Gegevens

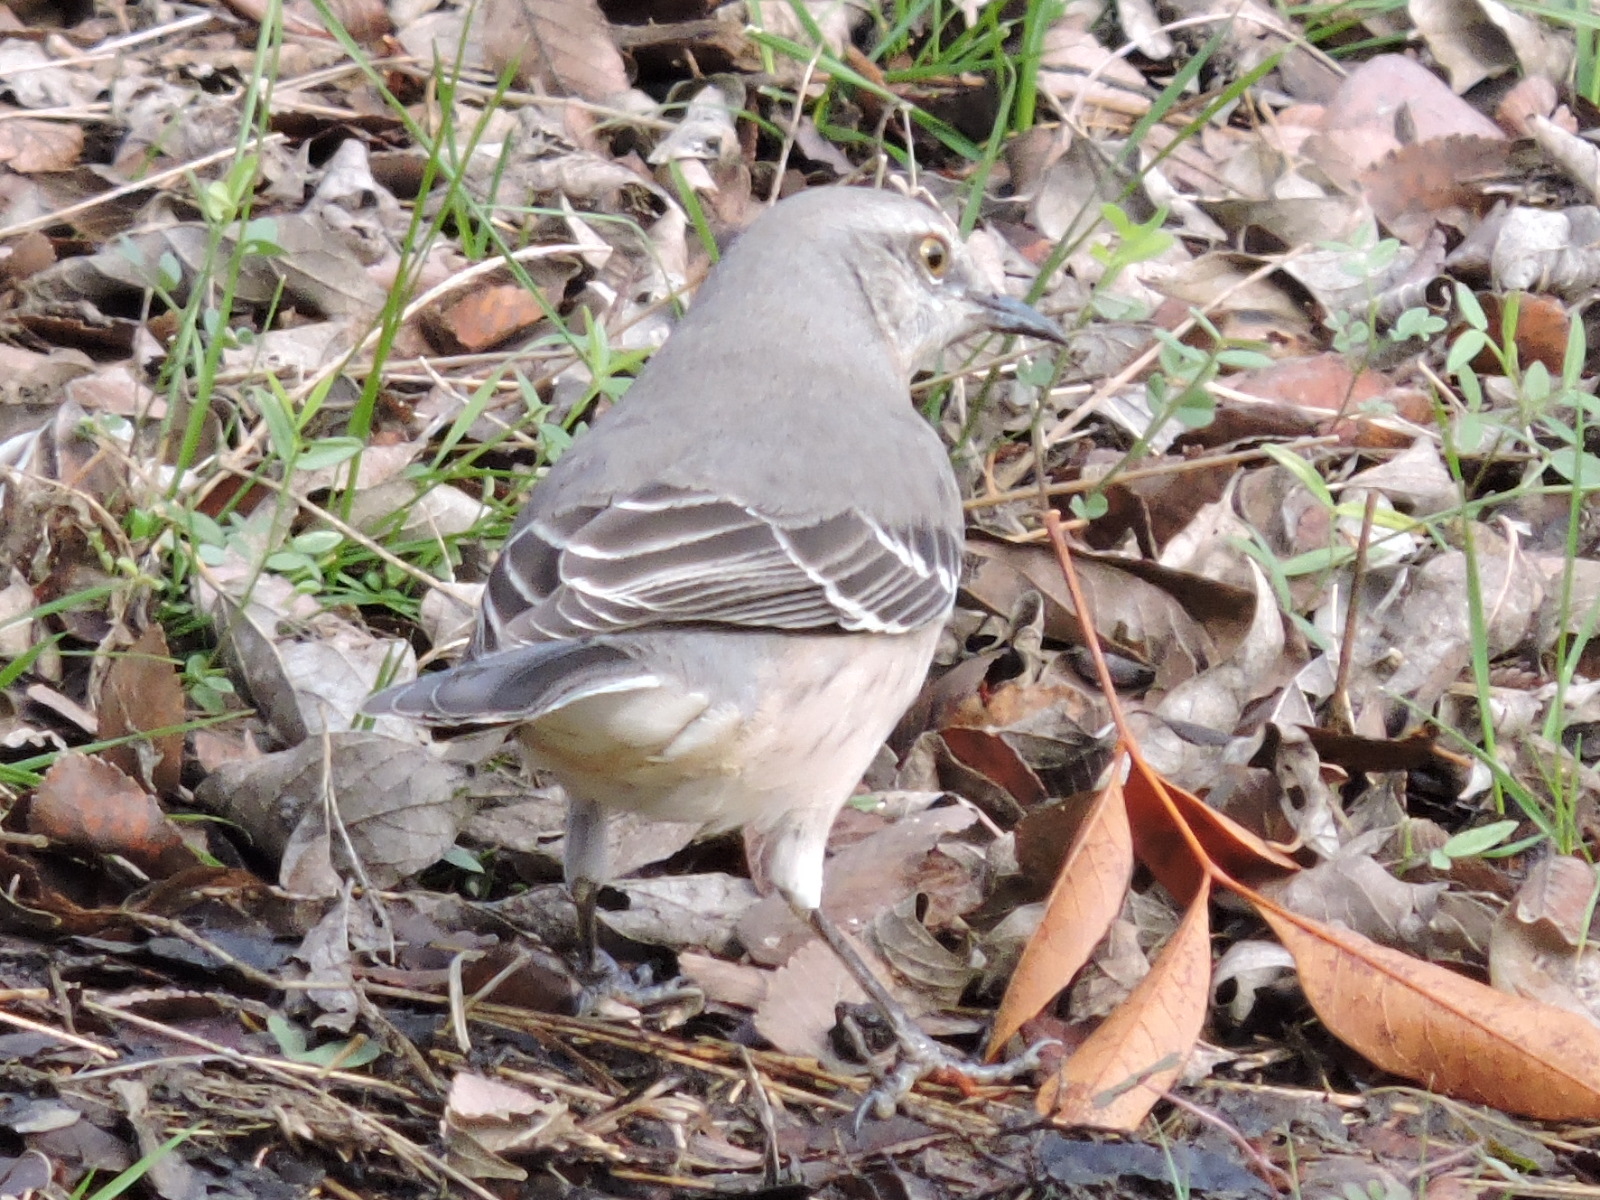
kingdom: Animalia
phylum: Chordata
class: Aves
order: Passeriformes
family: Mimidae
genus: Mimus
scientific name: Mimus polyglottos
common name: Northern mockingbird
* * *
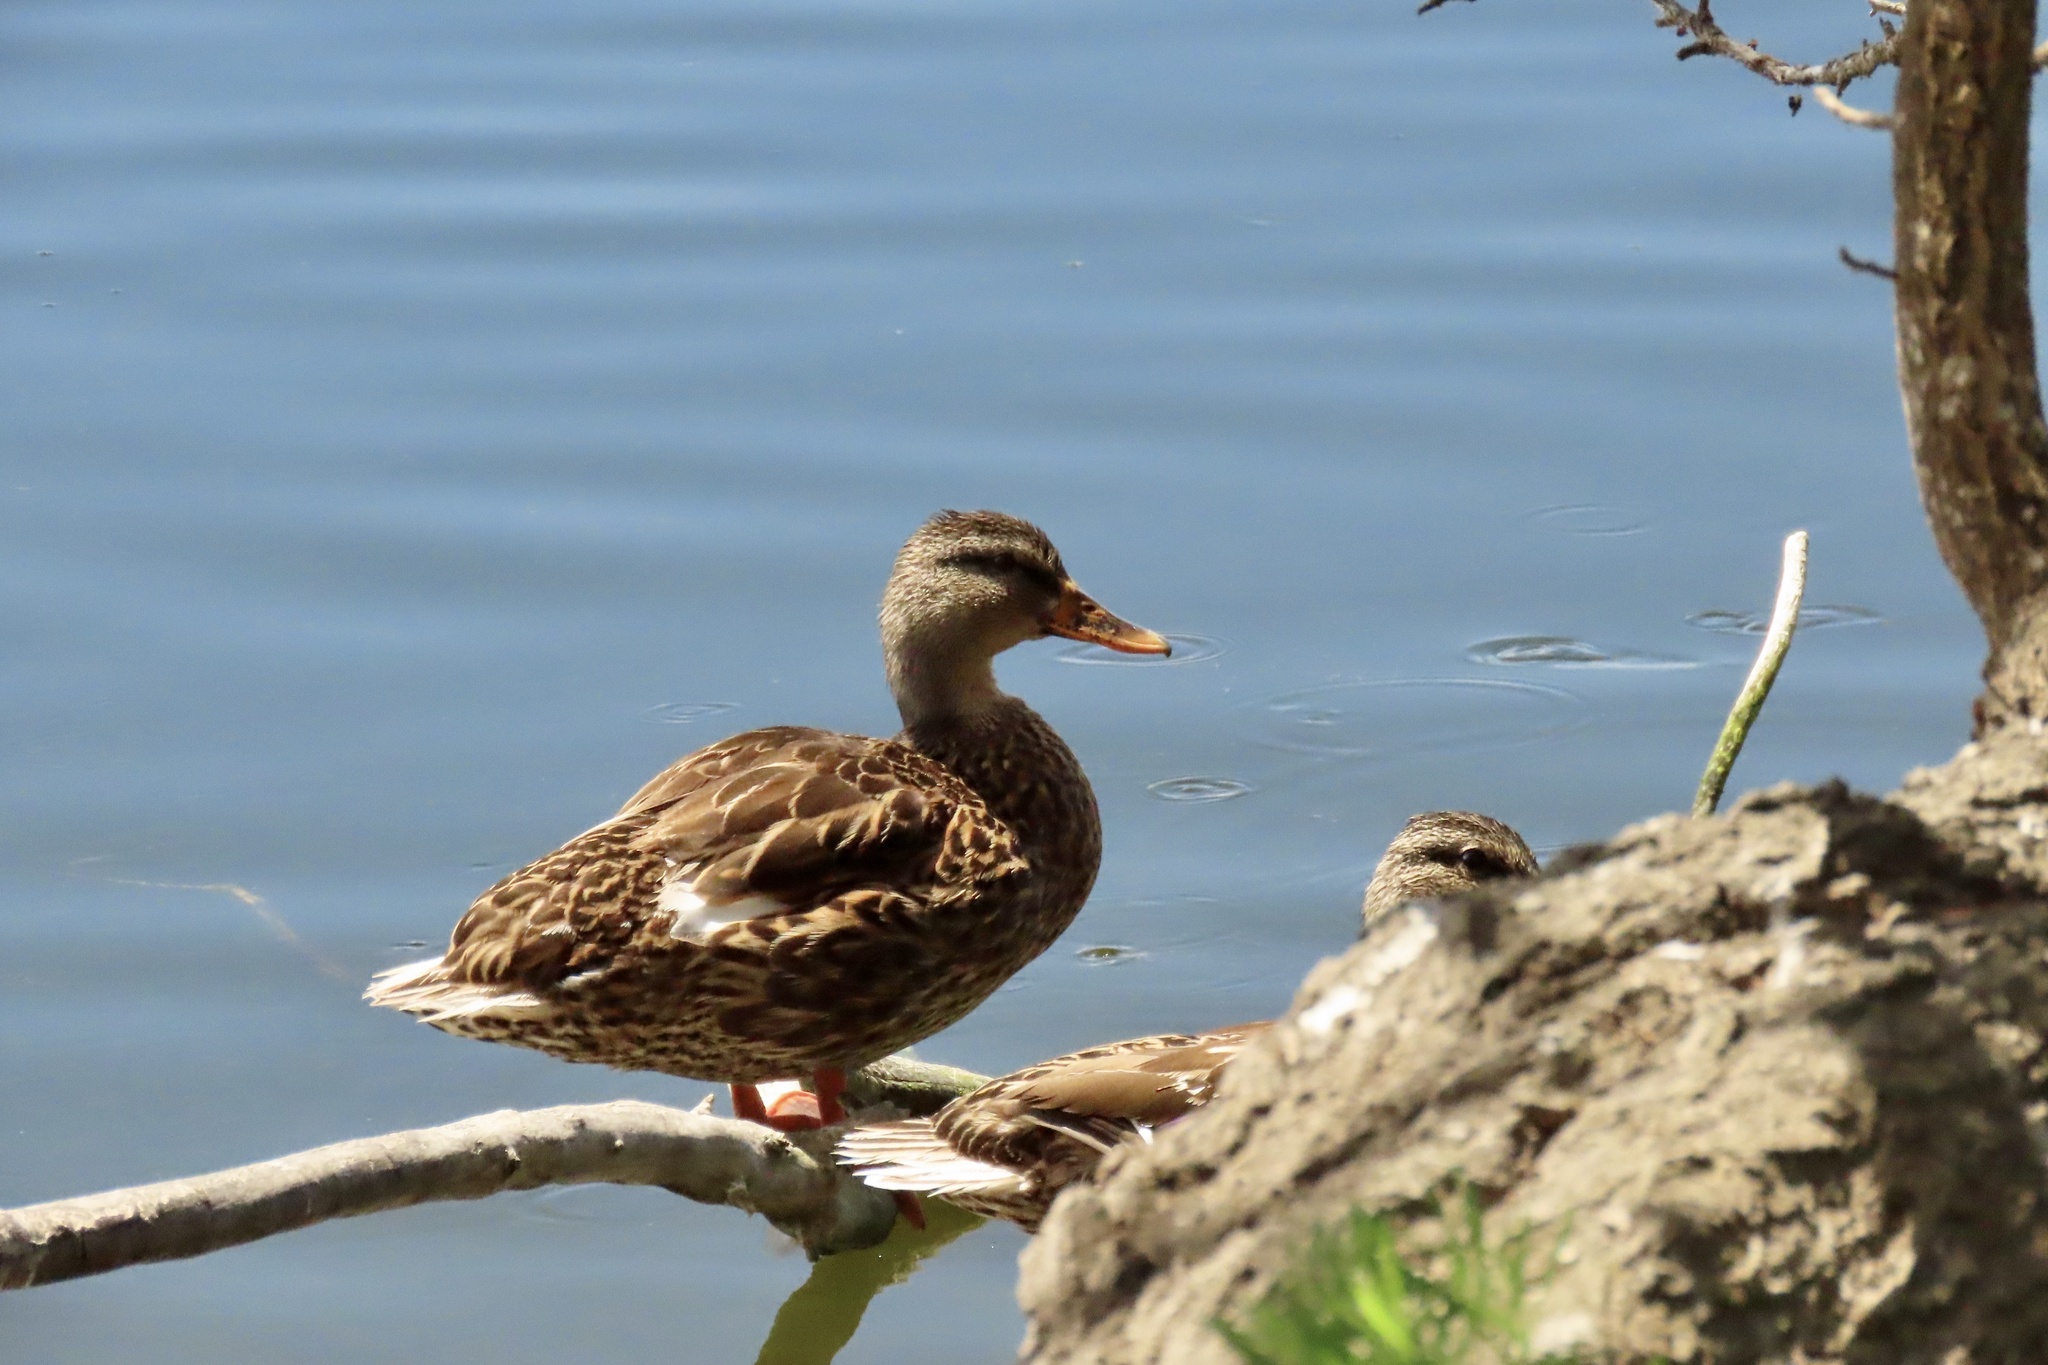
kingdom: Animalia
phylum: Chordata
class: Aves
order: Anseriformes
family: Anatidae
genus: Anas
---
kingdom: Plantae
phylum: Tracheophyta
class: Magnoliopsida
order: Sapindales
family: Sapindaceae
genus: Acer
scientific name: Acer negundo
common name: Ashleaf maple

Opdracht
Schrijf het stuk van de regel met "order: Sapindales" tot en met de regel met "common name: Ashleaf maple" opnieuw uit en vervang daarin "common name" door "English name". Laat al het andere precies zoals het is.

Antwoord
order: Sapindales
family: Sapindaceae
genus: Acer
scientific name: Acer negundo
English name: Ashleaf maple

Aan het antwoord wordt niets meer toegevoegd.